Could you give us an example of such pragmatic thinking?
One can refer to this matter in a provocative way and say that Dzielski was the author of the concept of the so-called Magdalenka and the Round Table as early as in 1980, i.e. 8-9 years before the political transformation. At that time, he wrote the text entitled ‘How to maintain power in the People's Republic of Poland? New Year's wishes for Lieutenant Borewicz’ published in the pages of ‘Merkuriusz Krakowski’. Borewicz is, of course, the famous Polish ‘Agent 007’. In the case of Dzielski, he is a representative of the security service departments, and, to put it precisely, a representative of the most cynical and pragmatic faction among them.
In his opinion, the communist camp is divided into ideologists and pragmatists. The opposition may try to come to terms with the latter and endure the unbearable and ineffective regime that seems to be bankrupting for an increasing number of people.
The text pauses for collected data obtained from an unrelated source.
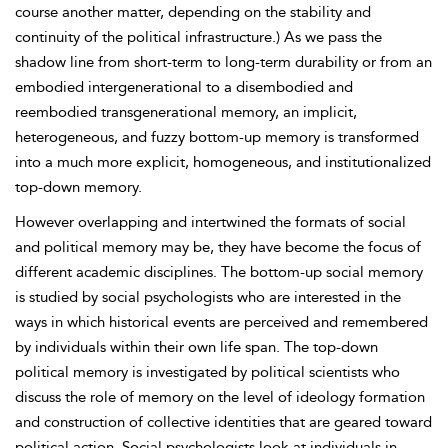
course another matter, depending on the stability and
continuity of the political infrastructure.) As we pass the
shadow line from short-term to long-term durability or from an
embodied intergenerational to a disembodied and
reembodied transgenerational memory, an implicit,
heterogeneous, and fuzzy bottom-up memory is transformed
into a much more explicit, homogeneous, and institutionalized
top-down memory.
However overlapping and intertwined the formats of social
and political memory may be, they have become the focus of
different academic disciplines. The bottom-up social memory
is studied by social psychologists who are interested in the
ways in which historical events are perceived and remembered
by individuals within their own life span. The top-down
political memory is investigated by political scientists who
discuss the role of memory on the level of ideology formation
and construction of collective identities that are geared toward
political action. Social psychologists look at individuals in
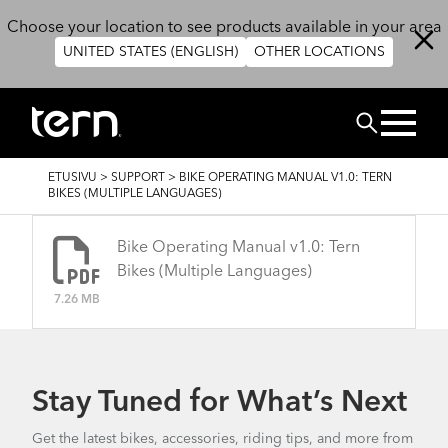
Hyppää pääsisältöön
Choose your location to see products available in your area
UNITED STATES (ENGLISH)
OTHER LOCATIONS
Etsi
MURUPOLKU
ETUSIVU
>
SUPPORT
>
BIKE OPERATING MANUAL V1.0: TERN
BIKES (MULTIPLE LANGUAGES)
Bike Operating Manual v1.0: Tern
Bikes (Multiple Languages)
7.26 MB
Stay Tuned for What’s Next
Get the latest bikes, accessories, riding tips, and more from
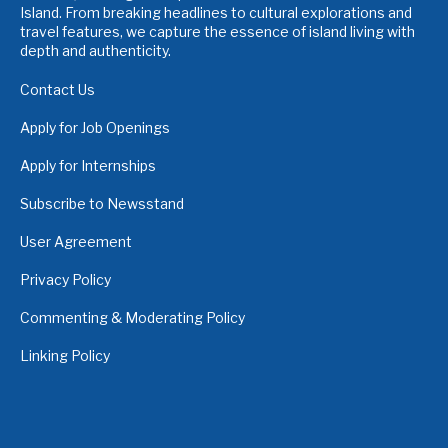
Island. From breaking headlines to cultural explorations and
travel features, we capture the essence of island living with
depth and authenticity.
Contact Us
Apply for Job Openings
Apply for Internships
Subscribe to Newsstand
User Agreement
Privacy Policy
Commenting & Moderating Policy
Linking Policy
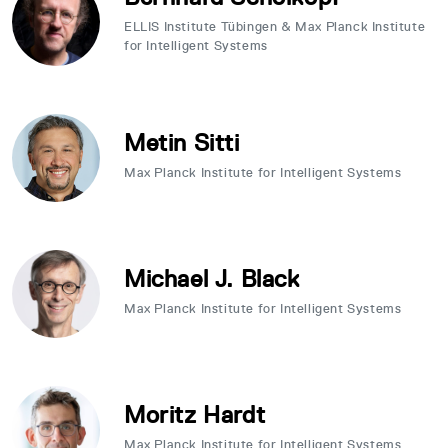
ELLIS Institute Tübingen & Max Planck Institute
for Intelligent Systems
Metin Sitti
Max Planck Institute for Intelligent Systems
Michael J. Black
Max Planck Institute for Intelligent Systems
Moritz Hardt
Max Planck Institute for Intelligent Systems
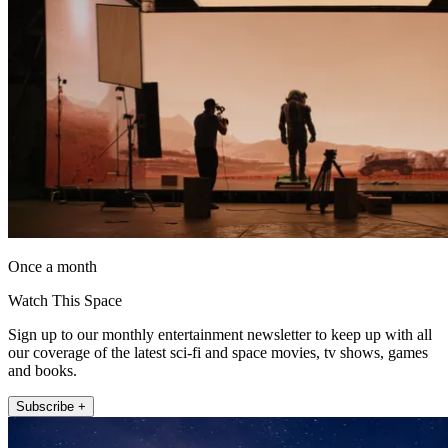
Once a month
Watch This Space
Sign up to our monthly entertainment newsletter to keep up with all
our coverage of the latest sci-fi and space movies, tv shows, games
and books.
Subscribe +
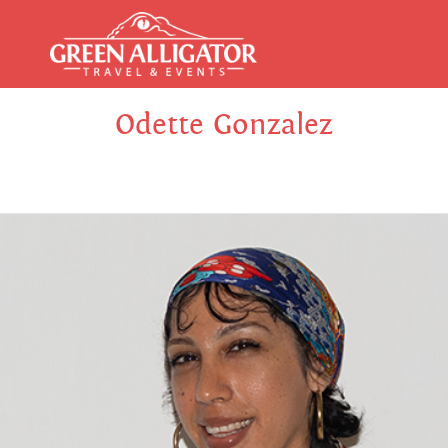
Odette Gonzalez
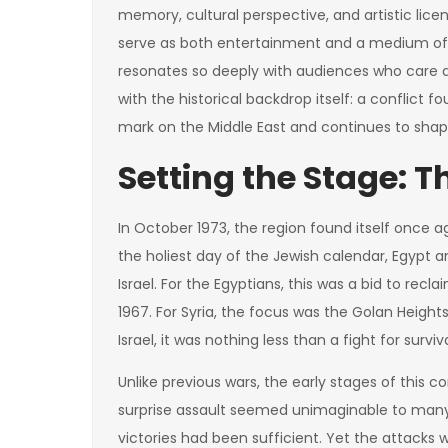
memory, cultural perspective, and artistic lice
serve as both entertainment and a medium of hi
resonates so deeply with audiences who care ab
with the historical backdrop itself: a conflict 
mark on the Middle East and continues to shape
Setting the Stage: 
In October 1973, the region found itself once a
the holiest day of the Jewish calendar, Egypt 
Israel. For the Egyptians, this was a bid to recl
1967. For Syria, the focus was the Golan Heights
Israel, it was nothing less than a fight for surv
Unlike previous wars, the early stages of this c
surprise assault seemed unimaginable to many 
victories had been sufficient. Yet the attack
The time when this text was written is significant, because the representatives of the left wing were aware that the People's Republic of Poland simply did not work. Dzielski concluded: let us divide power by retaining the influence of these ‘Borewiczs’ in the political and economic spheres.
In turn, at the end of the 1980s, he wrote that another scenario was possible (which links him to Kisielewski to a certain extent): that is a combination of authoritarian power and free market. In this area, he referred to two examples: Spain under Franco's rule and Chile under Pinochet's rule. This was, in his opinion, a realistic postulate that could have been achieved.